Her diagnosis came after weeks of morning headaches, nausea, and complaints that her head hurt every time she laughed or ran.
Her parents brought her in for an urgent visit to her pediatrician, and after a series of tests, the family received devastating news.
Diffuse intrinsic pontine glioma, known as DIPG, is an inoperable tumor that forms in the brainstem. There is no cure.
A Fighter in Every Sense of the Word
Haddie completed 30 rounds of radiation and later began treatment through an expanded access program for ONC201, a drug now FDA-approved under the name Modeyso and considered one of the most promising therapies for children with H3K27M-mutant brain tumors.
She tolerated the treatment well and continued going to school full-time through much of her illness, finishing a fall season of dek hockey and preparing to return to basketball.
In early April 2026, her mother, Alyssa, shared a heartfelt update through the family’s GoFundMe page, describing a sudden and frightening medical emergency that landed Haddie in the ICU at Boston Children’s Hospital.

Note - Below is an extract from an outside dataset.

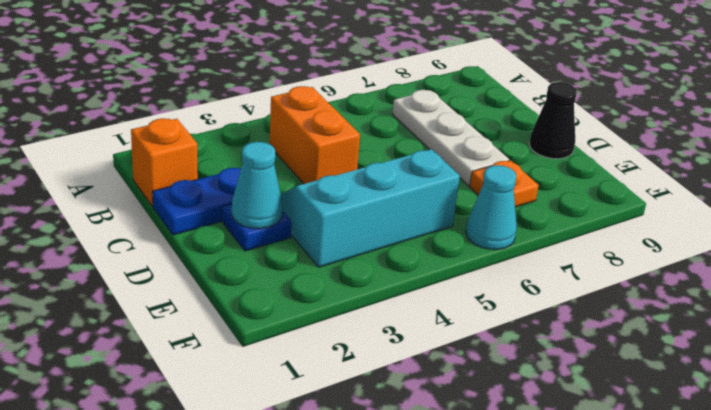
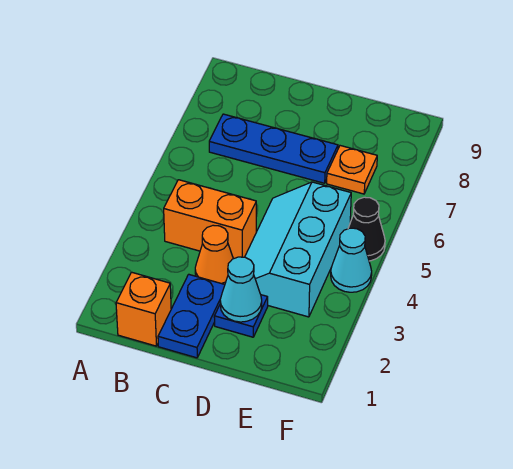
white plate B7:D7 level 1 -> blue plate B7:D7 level 1
none -> orange cone C3 level 1
black cone D9 level 1 -> black cone F5 level 1
cyan cone F6 level 1 -> cyan cone F4 level 1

Doctors were perplexed. Her MRI looked stable, but she had declined rapidly. A very small seizure was eventually detected, though questions remained.
What followed, her mother wrote, were some of the hardest days of their lives, days filled with impossible conversations and decisions no parent should ever face.

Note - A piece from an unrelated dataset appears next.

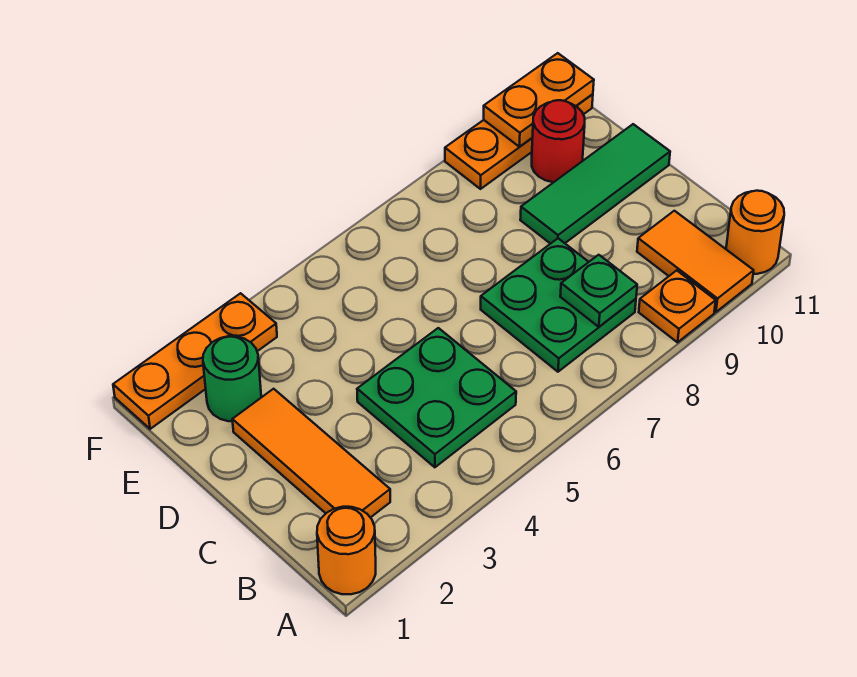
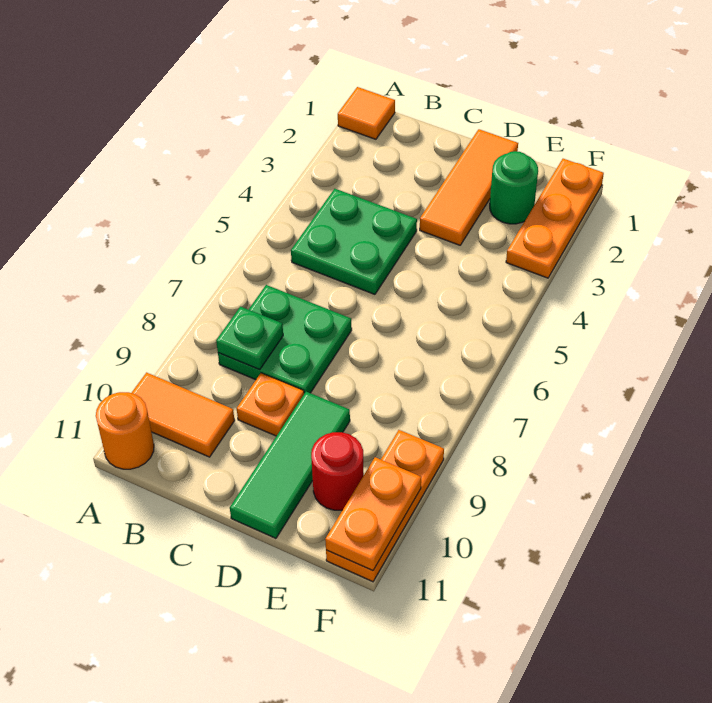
orange round brick A1 level 1 -> orange tile A1 level 1
orange plate A9 level 1 -> orange plate C9 level 1
orange tile B2:D2 level 1 -> orange tile D1:D3 level 1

But Haddie fought her way back. She woke up, reached for Cheez-Its, picked up her coloring book, and managed to steal the hearts of every nurse and doctor on the floor with what her mom described as her quiet grunts and smirks. She came home.
A GoFundMe organized by family friend Stacey Houghton has raised nearly $273,000 toward a $300,000 goal to help the Boucher family cover medical expenses, travel, and lost income.
In a Facebook post shared by DIPG advocate Jo Bishop, the news of Haddie’s passing was announced simply and painfully. She was seven years old. She had fought for 13 months.
She left behind two big sisters, parents who are high school sweethearts, and a community that had rallied around her from the very beginning.
She was, as her mother always said, stronger than anyone.